If a bunch of women came forward and said something like, “Yeah, this jerk did stuff like this all the time”, I’d check my garage for pitchforks. (Inventory control, you know.)

Exactly. I’ve never acted in as much as a junior high school play, but even I know the difference between a stage kiss and one involving tongue. I’m sure Al Franken did too, and that’s plainly what consent was given for.

I’m right with you there.

Okay, I’m fine with some nuance – what Franken did isn’t as bad as what Trump or Moore are accused of doing. But we still should have zero tolerance for it, and it should be anathema, to the point that even Franken’s level of consent-violation should be disqualifying for high office.

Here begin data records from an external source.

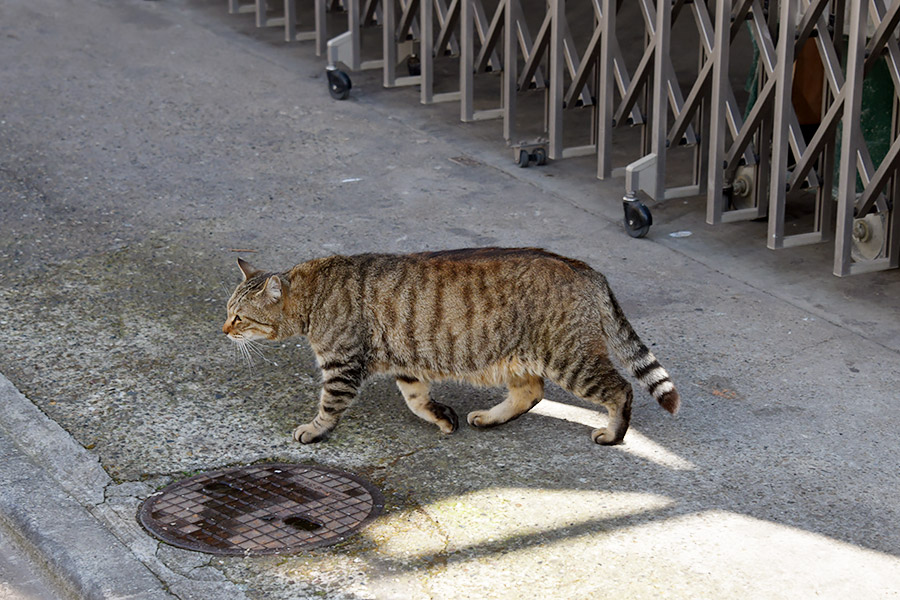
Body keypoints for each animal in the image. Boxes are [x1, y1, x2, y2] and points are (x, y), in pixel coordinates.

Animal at [221, 247, 680, 446]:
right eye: (228, 311)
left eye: (240, 317)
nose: (224, 329)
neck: (314, 294)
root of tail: (586, 268)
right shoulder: (406, 363)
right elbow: (416, 400)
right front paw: (441, 418)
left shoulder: (342, 366)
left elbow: (329, 406)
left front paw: (314, 430)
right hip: (517, 357)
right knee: (530, 393)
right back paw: (490, 418)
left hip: (571, 359)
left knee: (620, 389)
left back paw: (613, 433)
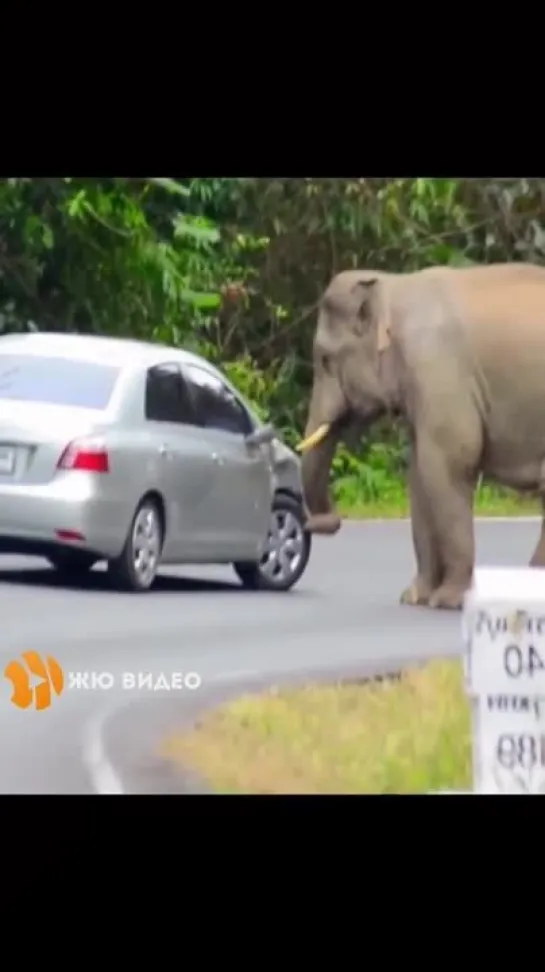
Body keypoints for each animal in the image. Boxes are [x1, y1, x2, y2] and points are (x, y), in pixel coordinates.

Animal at [298, 262, 545, 612]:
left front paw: (448, 601)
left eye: (325, 359)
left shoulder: (438, 371)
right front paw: (414, 598)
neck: (393, 285)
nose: (323, 523)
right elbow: (418, 476)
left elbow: (447, 464)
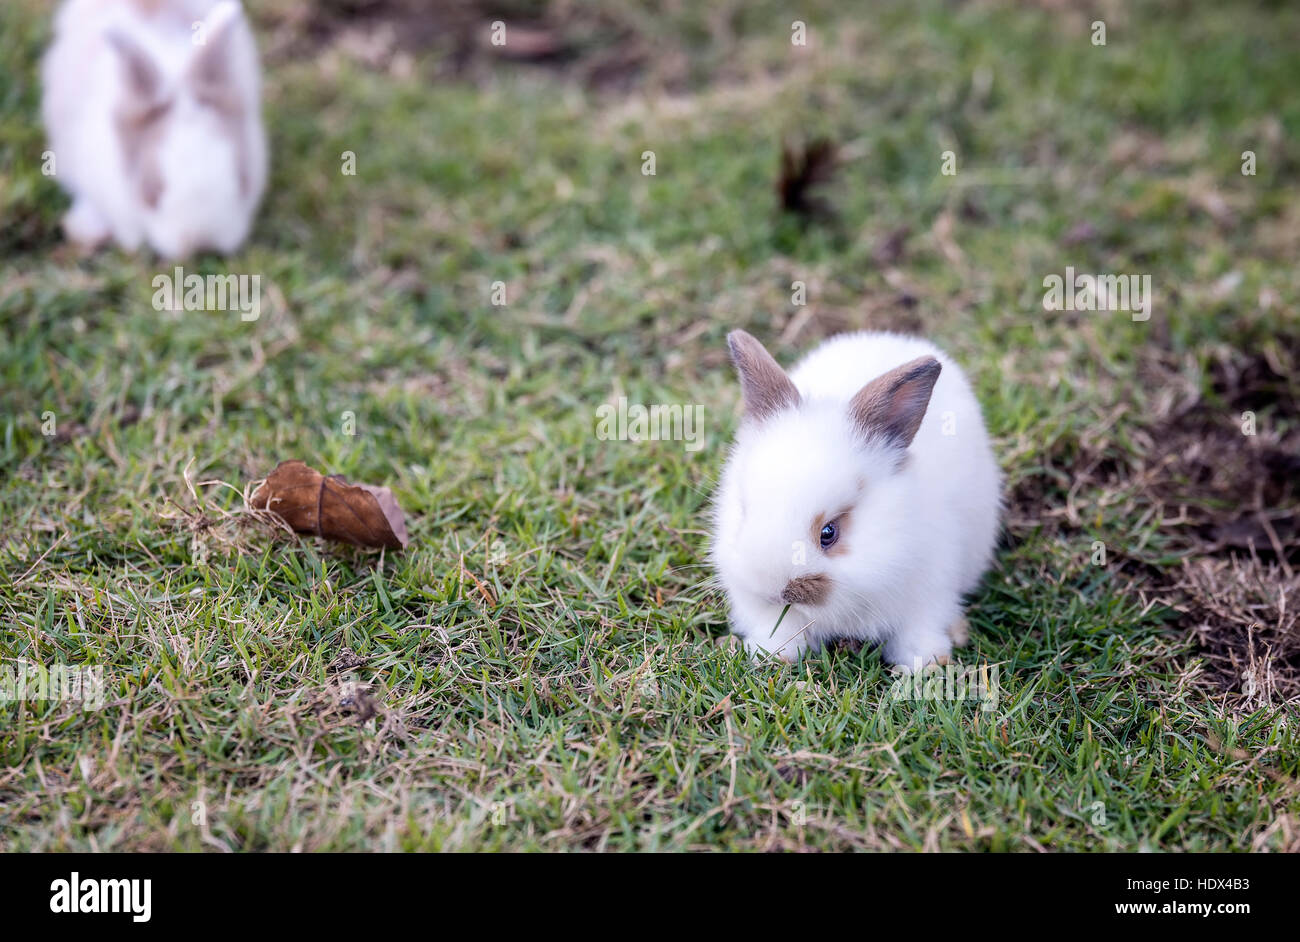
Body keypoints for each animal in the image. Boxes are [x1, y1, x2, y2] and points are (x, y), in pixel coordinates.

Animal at [712, 331, 1003, 670]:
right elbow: (781, 630)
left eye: (829, 533)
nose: (775, 592)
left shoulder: (929, 592)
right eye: (745, 512)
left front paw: (925, 662)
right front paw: (774, 654)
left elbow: (920, 629)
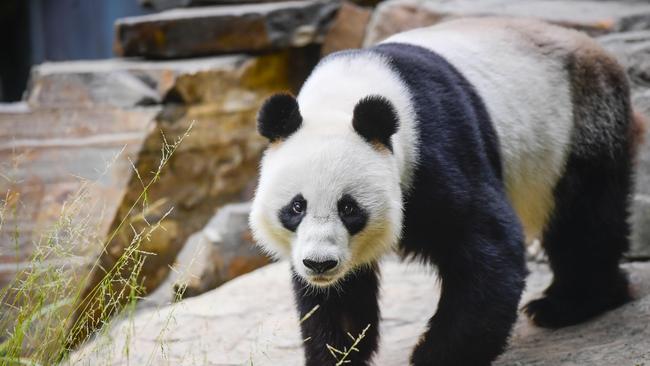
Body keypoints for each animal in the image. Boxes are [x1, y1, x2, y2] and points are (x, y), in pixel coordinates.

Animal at [248, 17, 644, 366]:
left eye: (349, 208)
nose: (320, 263)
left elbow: (487, 246)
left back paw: (569, 304)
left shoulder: (437, 149)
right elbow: (337, 300)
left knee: (583, 218)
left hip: (581, 124)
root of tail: (597, 49)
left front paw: (434, 356)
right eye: (296, 207)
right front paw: (337, 353)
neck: (343, 99)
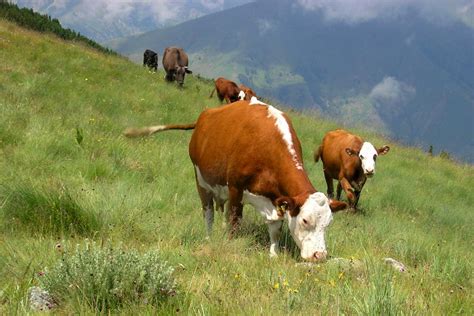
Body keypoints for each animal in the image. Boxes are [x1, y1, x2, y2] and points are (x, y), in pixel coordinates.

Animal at [125, 99, 348, 262]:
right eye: (305, 220)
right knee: (208, 212)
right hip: (201, 181)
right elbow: (234, 221)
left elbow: (275, 228)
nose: (320, 256)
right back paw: (209, 237)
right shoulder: (235, 188)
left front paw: (273, 254)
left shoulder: (275, 199)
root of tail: (204, 116)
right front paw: (230, 245)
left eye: (328, 224)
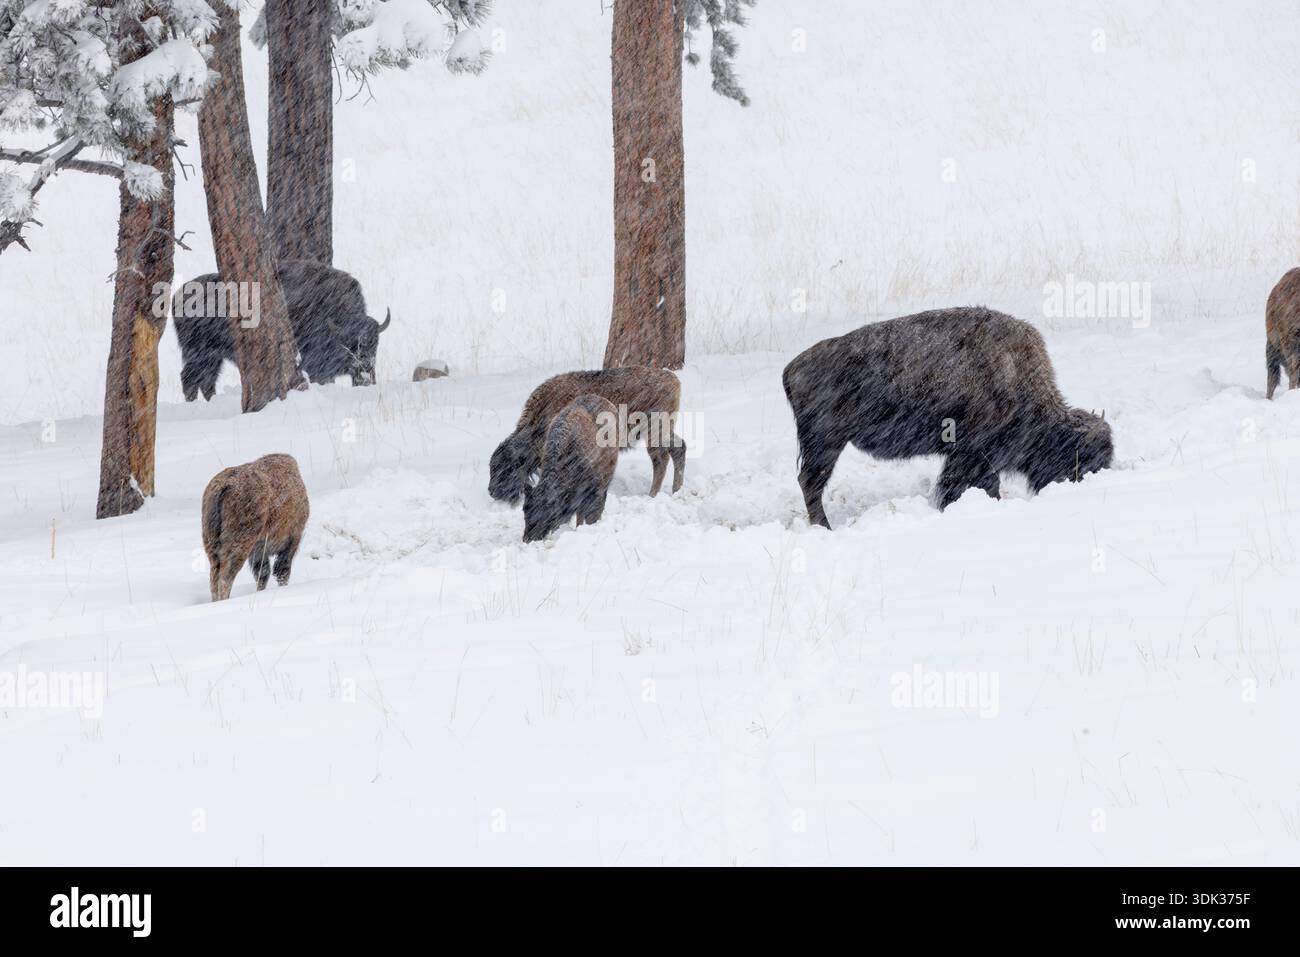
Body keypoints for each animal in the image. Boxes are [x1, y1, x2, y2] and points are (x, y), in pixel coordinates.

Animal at [172, 259, 391, 400]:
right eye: (348, 345)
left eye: (376, 343)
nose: (366, 370)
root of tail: (177, 297)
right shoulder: (315, 365)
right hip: (200, 354)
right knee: (190, 379)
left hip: (213, 358)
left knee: (205, 381)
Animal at [782, 307, 1113, 528]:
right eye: (1083, 456)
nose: (1089, 481)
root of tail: (792, 367)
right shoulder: (972, 455)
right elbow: (972, 485)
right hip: (826, 443)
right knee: (811, 482)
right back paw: (824, 527)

In my book a forced kiss (if the allegation is true) is worse than a groping and worse than what Louis CK did-masturbating in front of women with their consent but even if you believe Louis CK did something without consent, he did not touch the women. A tongue kiss exchanges fluids and can transmit disease.

The grope allegation is from the kiss, not the picture. It seems like you are being deliberately obtuse. Do you really not see a problem with using a sleeping woman as an unknowing prop for a sex joke picture?

So, like RTFirefly, you believe that before taking someone’s picture, consent should be gained? Especially, I presume, if that picture is going to portray them negatively or as the butt of a joke?